Bien que toutes les guerres se terminent par un pacte négocié, il est illusoire de penser qu’un cessez-le-feu serait désormais respecté par Poutine, qu’il retirerait ses troupes sur les positions qu’elles occupaient le 23 février 2022 et qu’il accepterait de respecter l’intégrité territoriale de l’Ukraine. Tant que le peuple ukrainien veut se battre et est capable de le faire pour la libération de son pays et qu’il se contente d’un accord de paix, nous devons le soutenir. Un appel en ce moment à entamer des négociations de paix sans exiger en même temps un retrait immédiat des troupes russes revient à appeler le peuple ukrainien à accepter l’annexion d’une partie ou de la totalité de son pays. Elle lui refuse tout rôle à jouer dans la crise au cœur de laquelle il se trouve et cesse de soutenir son droit à déterminer l’avenir de son pays.

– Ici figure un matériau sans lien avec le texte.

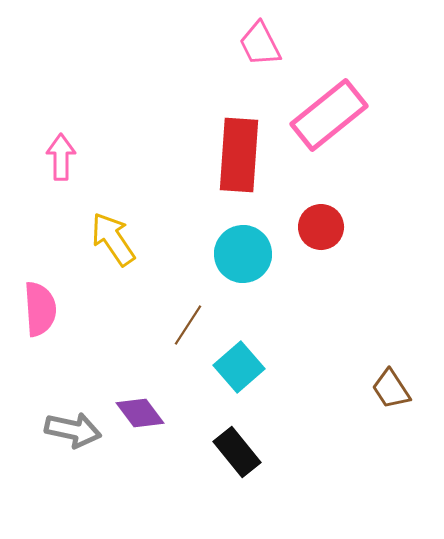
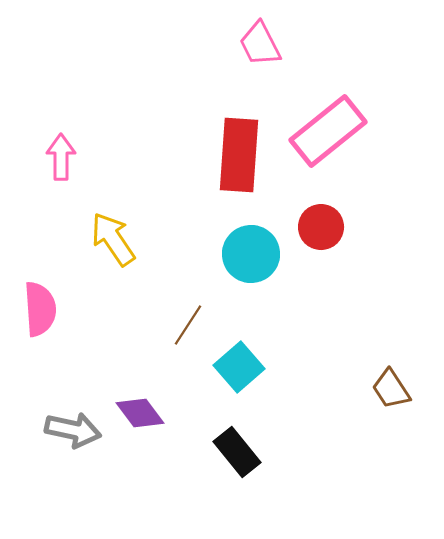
pink rectangle: moved 1 px left, 16 px down
cyan circle: moved 8 px right
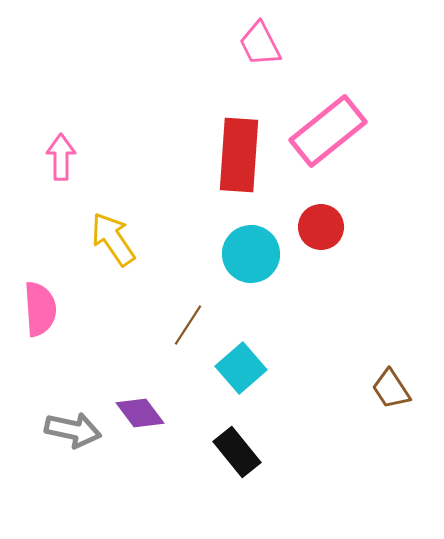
cyan square: moved 2 px right, 1 px down
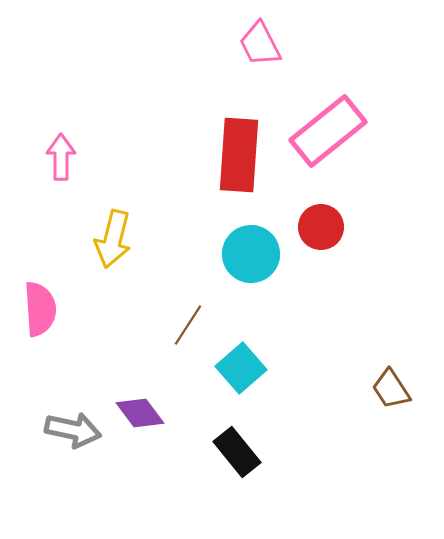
yellow arrow: rotated 132 degrees counterclockwise
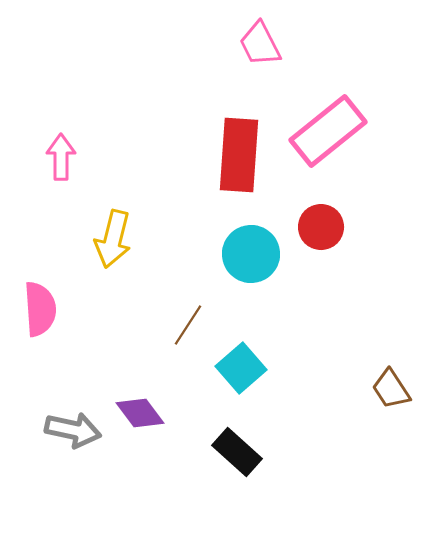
black rectangle: rotated 9 degrees counterclockwise
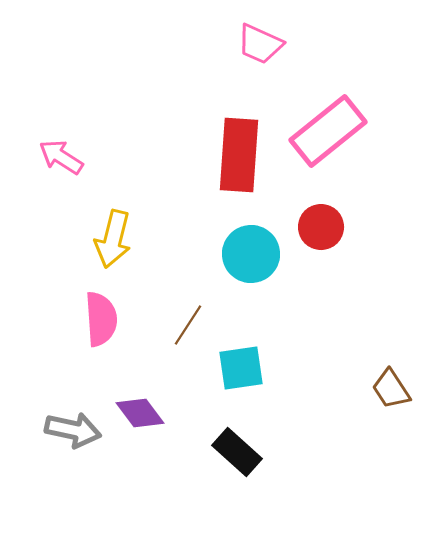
pink trapezoid: rotated 39 degrees counterclockwise
pink arrow: rotated 57 degrees counterclockwise
pink semicircle: moved 61 px right, 10 px down
cyan square: rotated 33 degrees clockwise
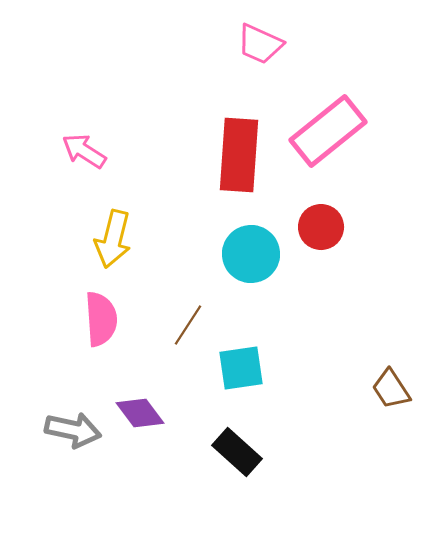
pink arrow: moved 23 px right, 6 px up
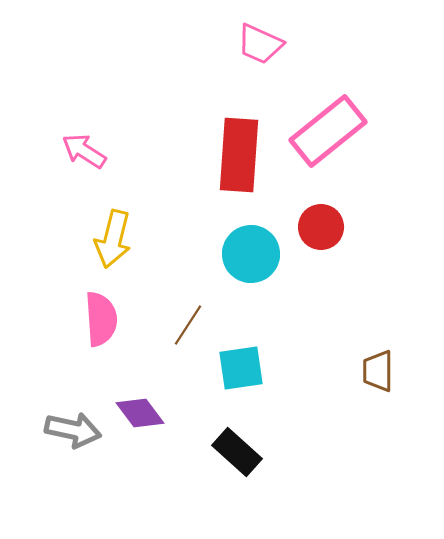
brown trapezoid: moved 13 px left, 18 px up; rotated 33 degrees clockwise
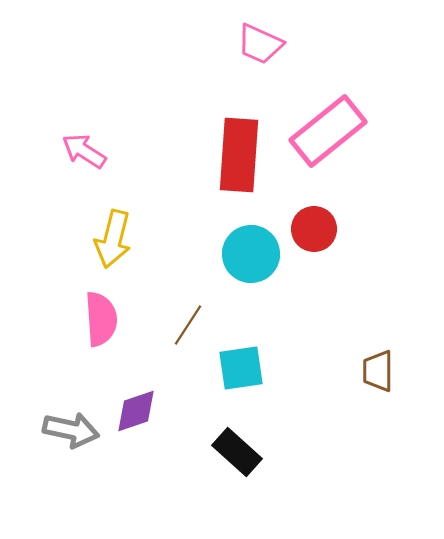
red circle: moved 7 px left, 2 px down
purple diamond: moved 4 px left, 2 px up; rotated 72 degrees counterclockwise
gray arrow: moved 2 px left
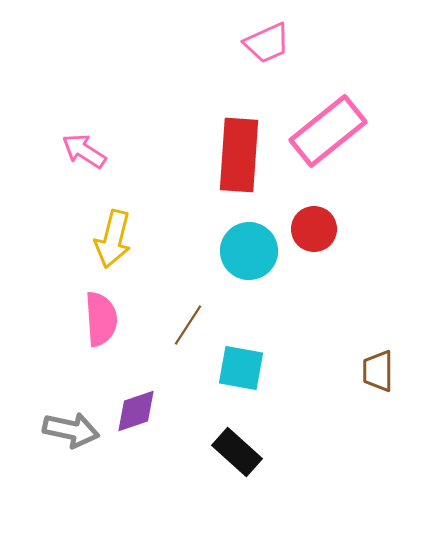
pink trapezoid: moved 7 px right, 1 px up; rotated 48 degrees counterclockwise
cyan circle: moved 2 px left, 3 px up
cyan square: rotated 18 degrees clockwise
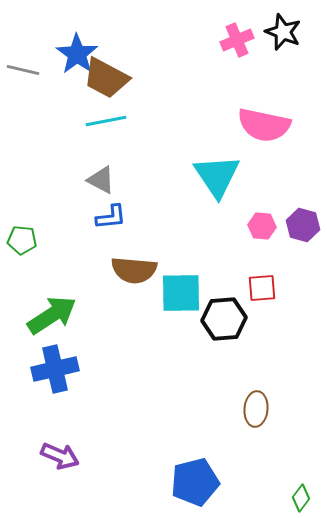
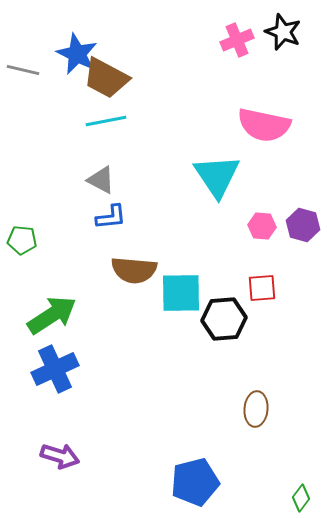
blue star: rotated 9 degrees counterclockwise
blue cross: rotated 12 degrees counterclockwise
purple arrow: rotated 6 degrees counterclockwise
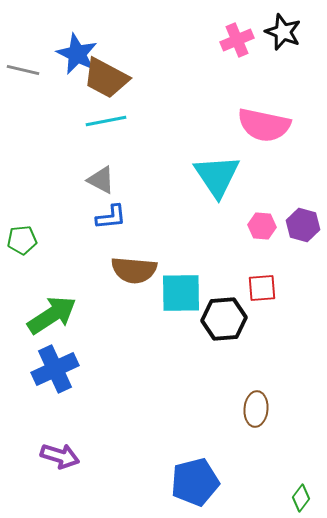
green pentagon: rotated 12 degrees counterclockwise
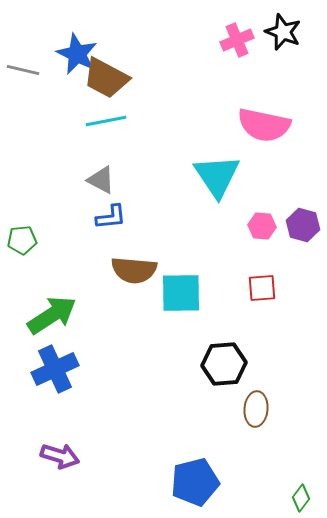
black hexagon: moved 45 px down
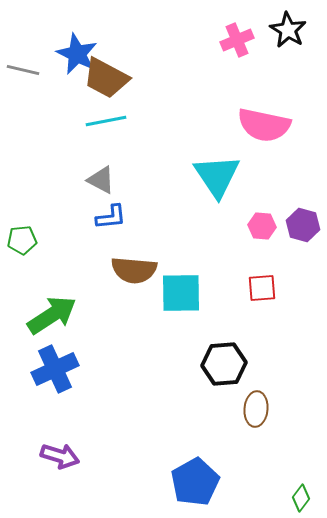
black star: moved 5 px right, 2 px up; rotated 9 degrees clockwise
blue pentagon: rotated 15 degrees counterclockwise
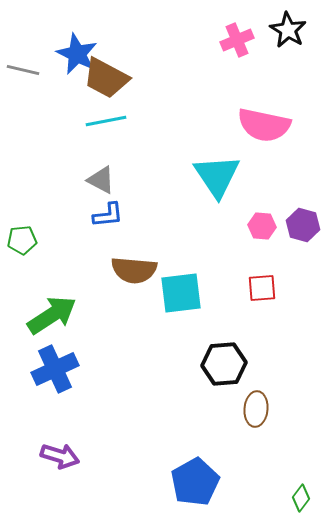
blue L-shape: moved 3 px left, 2 px up
cyan square: rotated 6 degrees counterclockwise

La situation, bien sûr, est très dangereuse pour la paix mondiale. Il y a un risque que la guerre par procuration dégénère en un affrontement direct entre l’impérialisme russe et occidental. L’OTAN a profité de l’invasion russe pour se donner un nouveau but. Après l’échec de la guerre de 20 ans contre le terrorisme islamiste, elle se présente désormais comme une défenseure de la démocratie libérale et des petites nations. Elle a saisi l’occasion d’admettre de nouveaux membres et d’obtenir une augmentation des budgets militaires des pays membres.

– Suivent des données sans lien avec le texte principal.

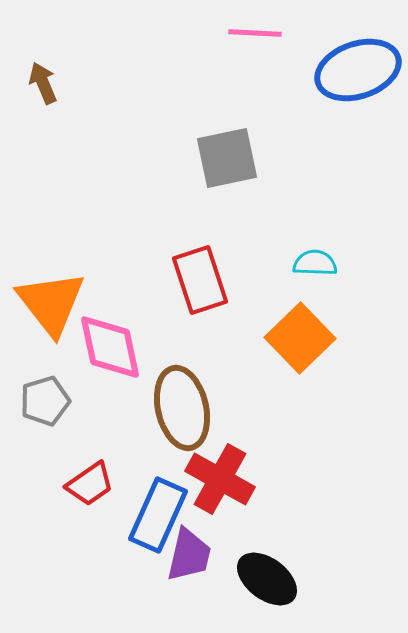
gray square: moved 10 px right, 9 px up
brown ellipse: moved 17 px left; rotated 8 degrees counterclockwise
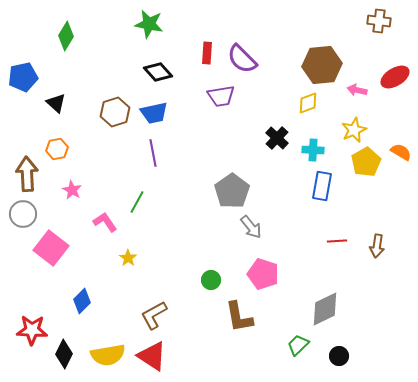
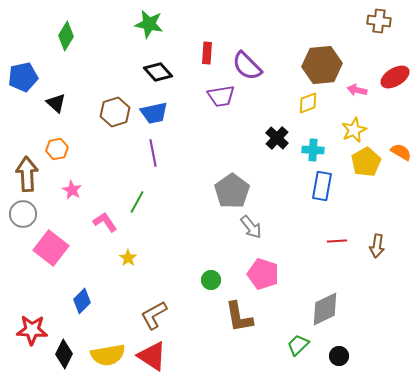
purple semicircle at (242, 59): moved 5 px right, 7 px down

Mais l’OTAN n’est pas une force pro-démocratie. C’est l’aile militaire de l’impérialisme occidental, qui agit ou du moins menace d’agir lorsque son aile économique (par exemple le FMI, la Banque mondiale et la Banque centrale européenne) ne parvient pas à défendre ses intérêts géopolitiques contre les puissances impérialistes rivales qui menacent sa position de bloc dominant à l’échelle mondiale. Lorsque les internationalistes soutiennent le droit du peuple ukrainien de résister militairement à l’invasion russe et d’obtenir des armes des pays membres de l’OTAN, ils ne soutiennent pas l’OTAN. Dans le passé, il y a eu de nombreux mouvements de libération nationale qui ont appelé à des armes des pays impérialistes sans être condamnés par la gauche socialiste : l’Irlande en 1917, la République espagnole en 1936, la résistance communiste pendant la Seconde Guerre mondiale, pour n’en nommer que quelques-uns.

Le cynisme de l’impérialisme occidental en prétendant soutenir la résistance face à une invasion injuste d’un petit pays peut être mesuré par son enthousiasme dans sa défense d’un tribunal pour crimes de guerre. Il ne fait aucun doute que les troupes russes ont commis des crimes de guerre et probablement aussi un génocide. Un tribunal devrait être créé pour juger les crimes de guerre, mais n’oublions pas que l’impérialisme occidental a également commis des crimes de guerre lorsque l’OTAN a envahi l’Afghanistan en 2001, affirmant que c’était une nécessité pour lutter contre le terrorisme et dans le cadre d’un choc des civilisations. Il a également commis des crimes de guerre lorsque Blair et Bush ont envahi illégalement l’Irak en 2003 au motif fallacieux qu’il y avait des armes de destruction massive qui constituaient une menace imminente. Mais Blair et Bush n’ont pas été jugés.

Un an après l’invasion brutale et non provoquée, une semaine d’action contre l’agression russe et de solidarité avec l’Ukraine est organisée. Les peuples socialistes et internationalistes doivent exprimer leur soutien au droit de l’Ukraine à s’opposer à l’invasion de la Russie. Si nous ne disons pas clairement que nous sommes du côté du peuple ukrainien, les seules voix qui seront entendues dans le pays seront celles des impérialistes occidentaux, et non celles du peuple socialiste et internationaliste. Nous ne pouvons pas laisser cela se produire.